COVID-19 testing centers, which were closed on Saturday, will re-open on Saturday, the mayor says

UPDATE 5:22 p.m. PT: “A countywide curfew, within the unincorporated and incorporated areas of Los Angeles County, is in effect from 6:00 PM to 6:00 AM,” Los Angeles County Supervisor Jessica Hahn tweeted Sunday evening. 

Sunday, while a peaceful protest in Santa Monica had hundreds of demonstrators protesting the death of George Floyd be silently taking a knee “for 2:53 seconds in the middle of the street,” just blocks away, businesses were being vandalized and robbed. “An unlawful assembly declared in Santa Monica — police are ordering everyone to disperse,” ABC7’s Veronica Miracle tweeted.

The situation seemed to worsen as the evening progressed. A car was set on fire and onlookers stood in front of it, taking selfies. Nearby, smoke poured out of a building, as looters with arms filled were seen running out of an adjacent doorway.

Previously, Los Angeles Mayor Eric Garcetti announced he was extending a citywide curfew another day, starting at 8 p.m. Sunday and lasting until 5:30 a.m. Monday morning. The curfew at that time included Beverly Hills City Business District, Beverly Hills, Culver City, Los Angeles, Santa Anna, Santa Monica, Torrance and West Hollywood.

“A curfew will be in place tonight citywide, starting at 8 p.m. and lasting through 5:30 a.m. Monday morning,” he tweeted. “All Angelenos should remain inside tonight, with the exception of first responders, people going to and from work, and anyone seeking or giving emergency care.”

Demonstrations Saturday brought about by the death of George Floyd became a mix of peaceful protesters and, as Garcetti called it, a “small group of individuals” vandalizing and looting across the city. He said that protesters should feel safe exercising their rights, but condemned the violence by others.

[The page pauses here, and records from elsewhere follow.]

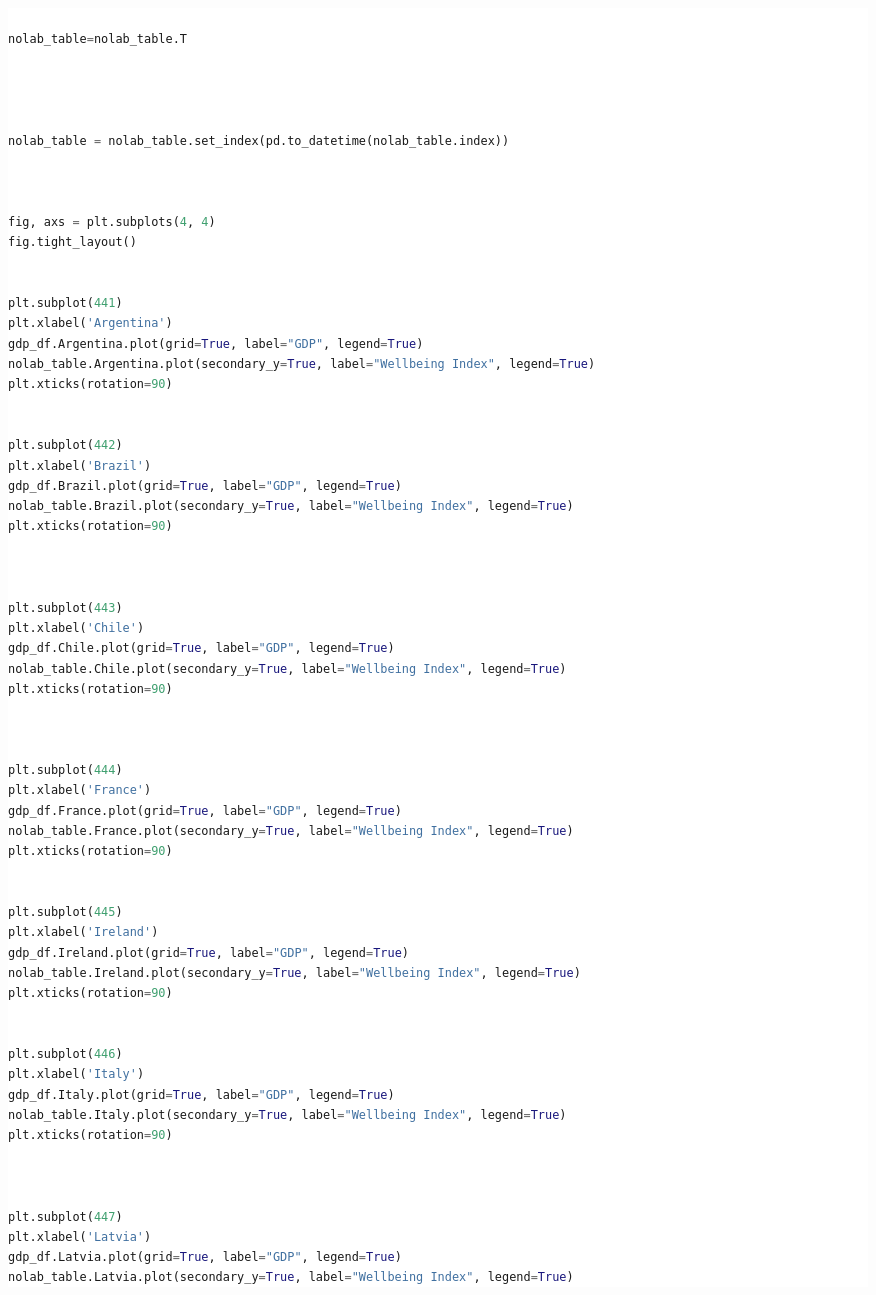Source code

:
 ```python
            
nolab_table=nolab_table.T           


                
            
nolab_table = nolab_table.set_index(pd.to_datetime(nolab_table.index))            

    
    
fig, axs = plt.subplots(4, 4)
fig.tight_layout()


plt.subplot(441)
plt.xlabel('Argentina')         
gdp_df.Argentina.plot(grid=True, label="GDP", legend=True)
nolab_table.Argentina.plot(secondary_y=True, label="Wellbeing Index", legend=True)
plt.xticks(rotation=90)


plt.subplot(442)
plt.xlabel('Brazil')         
gdp_df.Brazil.plot(grid=True, label="GDP", legend=True)
nolab_table.Brazil.plot(secondary_y=True, label="Wellbeing Index", legend=True)
plt.xticks(rotation=90)



plt.subplot(443)
plt.xlabel('Chile')         
gdp_df.Chile.plot(grid=True, label="GDP", legend=True)
nolab_table.Chile.plot(secondary_y=True, label="Wellbeing Index", legend=True)
plt.xticks(rotation=90)



plt.subplot(444)
plt.xlabel('France')         
gdp_df.France.plot(grid=True, label="GDP", legend=True)
nolab_table.France.plot(secondary_y=True, label="Wellbeing Index", legend=True)
plt.xticks(rotation=90)


plt.subplot(445)
plt.xlabel('Ireland')         
gdp_df.Ireland.plot(grid=True, label="GDP", legend=True)
nolab_table.Ireland.plot(secondary_y=True, label="Wellbeing Index", legend=True)
plt.xticks(rotation=90)


plt.subplot(446)
plt.xlabel('Italy')         
gdp_df.Italy.plot(grid=True, label="GDP", legend=True)
nolab_table.Italy.plot(secondary_y=True, label="Wellbeing Index", legend=True)
plt.xticks(rotation=90)



plt.subplot(447)
plt.xlabel('Latvia')         
gdp_df.Latvia.plot(grid=True, label="GDP", legend=True)
nolab_table.Latvia.plot(secondary_y=True, label="Wellbeing Index", legend=True)
```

Sunday morning, 500 to 700 armed National Guard soldiers began patrolling the streets of LA following a night of violence that prompted Gov. Gavin Newsom to declare a state of emergency for Los Angeles county. Businesses were broken into, vandalized, tagged and looted, while police cars were torched, and protesters and journalists were pelted with rubber bullets and tear gas.

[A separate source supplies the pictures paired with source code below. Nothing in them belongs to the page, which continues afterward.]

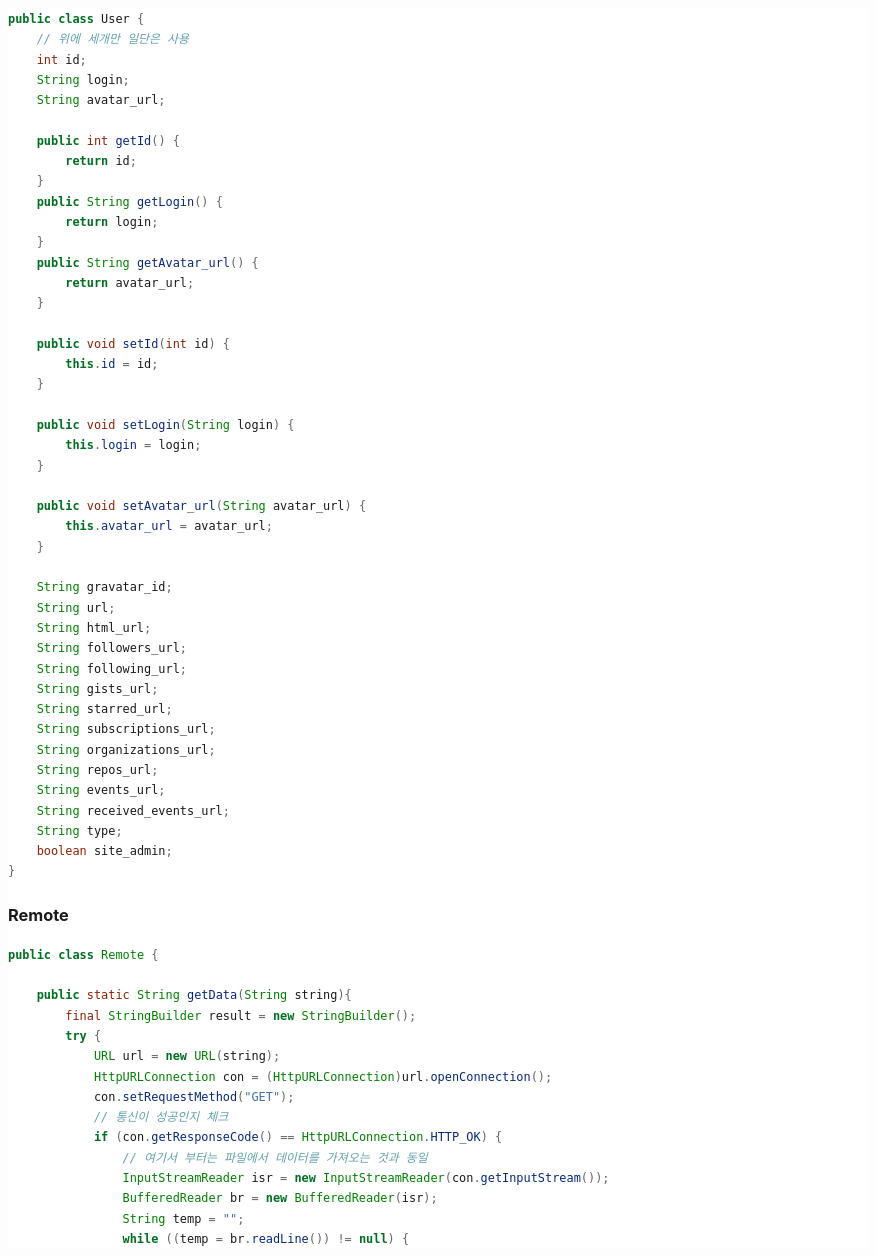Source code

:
 ```Java
public class User {
    // 위에 세개만 일단은 사용
    int id;
    String login;
    String avatar_url;

    public int getId() {
        return id;
    }
    public String getLogin() {
        return login;
    }
    public String getAvatar_url() {
        return avatar_url;
    }

    public void setId(int id) {
        this.id = id;
    }

    public void setLogin(String login) {
        this.login = login;
    }

    public void setAvatar_url(String avatar_url) {
        this.avatar_url = avatar_url;
    }

    String gravatar_id;
    String url;
    String html_url;
    String followers_url;
    String following_url;
    String gists_url;
    String starred_url;
    String subscriptions_url;
    String organizations_url;
    String repos_url;
    String events_url;
    String received_events_url;
    String type;
    boolean site_admin;
}
```

### Remote

```Java
public class Remote {

    public static String getData(String string){
        final StringBuilder result = new StringBuilder();
        try {
            URL url = new URL(string);
            HttpURLConnection con = (HttpURLConnection)url.openConnection();
            con.setRequestMethod("GET");
            // 통신이 성공인지 체크
            if (con.getResponseCode() == HttpURLConnection.HTTP_OK) {
                // 여기서 부터는 파일에서 데이터를 가져오는 것과 동일
                InputStreamReader isr = new InputStreamReader(con.getInputStream());
                BufferedReader br = new BufferedReader(isr);
                String temp = "";
                while ((temp = br.readLine()) != null) {
```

Although there is no estimate of the damage suffered by businesses, the destruction is being compared to the 1992 Los Angeles riots and its more than $1 billion in property damage.

“We feel a righteous rage and we have to express it. But the rage must not consume us. It must not be turned back on us. We know that it is only with peace that progress can follow. We must not allow any who feast off of chaos, who hunger for division, who want to replace peaceful protest with images of a nation coming apart, we must not let them win,” Garcetti said in a Sunday press conference.

“Let’s be clear,” he added, “black lives matter and allies from across this city and region organized powerful protests in a beautiful park yesterday. No one should point a finger in the direction of people who were exercising their First Amendment rights.”

In addition, all COVID-19 testing centers throughout LA will be closed until further notified. (UPDATE: The mayor announced on Sunday afternoon that “Free COVID-19 testing resumes on Monday at Dodger Stadium and Kedren Community Health Center. Yesterday, 9 City-run testing sites were open from 10a until 3p but closed 2 hours early. Test sites are closed on Sundays.”)

“A troubling consequence of social breakdown prompted by excessive use of force resulting in the death of another unarmed African American man, Mr. George Floyd,” Los Angeles County Supervisor Mark Ridley-Thomas said.